(Task statement)
After locating the line with "586 internationalization, and", reproduce that line and every one following it exactly, up to the end of the entries.

─── Information provided

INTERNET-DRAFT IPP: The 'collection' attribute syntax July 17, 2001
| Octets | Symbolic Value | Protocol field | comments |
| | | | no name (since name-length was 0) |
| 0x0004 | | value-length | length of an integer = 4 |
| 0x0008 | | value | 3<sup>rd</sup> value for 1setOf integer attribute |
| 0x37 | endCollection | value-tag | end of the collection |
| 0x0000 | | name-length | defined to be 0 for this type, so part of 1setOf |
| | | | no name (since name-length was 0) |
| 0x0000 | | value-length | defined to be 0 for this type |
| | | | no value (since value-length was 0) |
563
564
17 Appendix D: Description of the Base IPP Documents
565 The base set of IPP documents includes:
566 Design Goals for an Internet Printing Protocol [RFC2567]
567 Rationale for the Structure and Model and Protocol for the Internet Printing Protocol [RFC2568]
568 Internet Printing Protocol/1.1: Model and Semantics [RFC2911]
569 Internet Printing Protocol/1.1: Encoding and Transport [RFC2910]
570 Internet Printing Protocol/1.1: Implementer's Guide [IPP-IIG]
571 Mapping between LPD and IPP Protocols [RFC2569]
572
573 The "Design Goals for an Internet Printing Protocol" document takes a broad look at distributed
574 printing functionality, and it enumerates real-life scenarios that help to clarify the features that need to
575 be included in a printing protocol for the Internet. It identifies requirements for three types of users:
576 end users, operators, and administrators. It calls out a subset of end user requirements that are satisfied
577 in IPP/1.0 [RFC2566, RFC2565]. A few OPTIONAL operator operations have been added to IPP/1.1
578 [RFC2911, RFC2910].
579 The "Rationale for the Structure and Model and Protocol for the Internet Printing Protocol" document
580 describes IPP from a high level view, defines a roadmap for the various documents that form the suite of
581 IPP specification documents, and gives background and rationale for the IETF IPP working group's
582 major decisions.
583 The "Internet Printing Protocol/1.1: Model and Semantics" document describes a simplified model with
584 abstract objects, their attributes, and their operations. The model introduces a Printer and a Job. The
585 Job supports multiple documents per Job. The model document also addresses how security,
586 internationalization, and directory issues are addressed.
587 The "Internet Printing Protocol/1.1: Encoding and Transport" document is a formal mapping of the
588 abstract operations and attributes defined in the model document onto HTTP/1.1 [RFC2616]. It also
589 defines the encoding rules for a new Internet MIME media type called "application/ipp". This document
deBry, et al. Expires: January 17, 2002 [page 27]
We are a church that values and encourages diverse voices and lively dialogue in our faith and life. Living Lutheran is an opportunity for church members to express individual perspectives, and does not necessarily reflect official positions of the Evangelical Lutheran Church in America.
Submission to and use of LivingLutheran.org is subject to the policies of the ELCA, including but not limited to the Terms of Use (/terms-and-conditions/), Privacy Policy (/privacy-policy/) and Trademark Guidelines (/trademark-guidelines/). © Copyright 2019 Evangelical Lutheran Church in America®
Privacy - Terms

──────

(Reply)
586 internationalization, and directory issues are addressed.
587 The "Internet Printing Protocol/1.1: Encoding and Transport" document is a formal mapping of the
588 abstract operations and attributes defined in the model document onto HTTP/1.1 [RFC2616]. It also
589 defines the encoding rules for a new Internet MIME media type called "application/ipp". This document
deBry, et al. Expires: January 17, 2002 [page 27]
We are a church that values and encourages diverse voices and lively dialogue in our faith and life. Living Lutheran is an opportunity for church members to express individual perspectives, and does not necessarily reflect official positions of the Evangelical Lutheran Church in America.
Submission to and use of LivingLutheran.org is subject to the policies of the ELCA, including but not limited to the Terms of Use (/terms-and-conditions/), Privacy Policy (/privacy-policy/) and Trademark Guidelines (/trademark-guidelines/). © Copyright 2019 Evangelical Lutheran Church in America®
Privacy - Terms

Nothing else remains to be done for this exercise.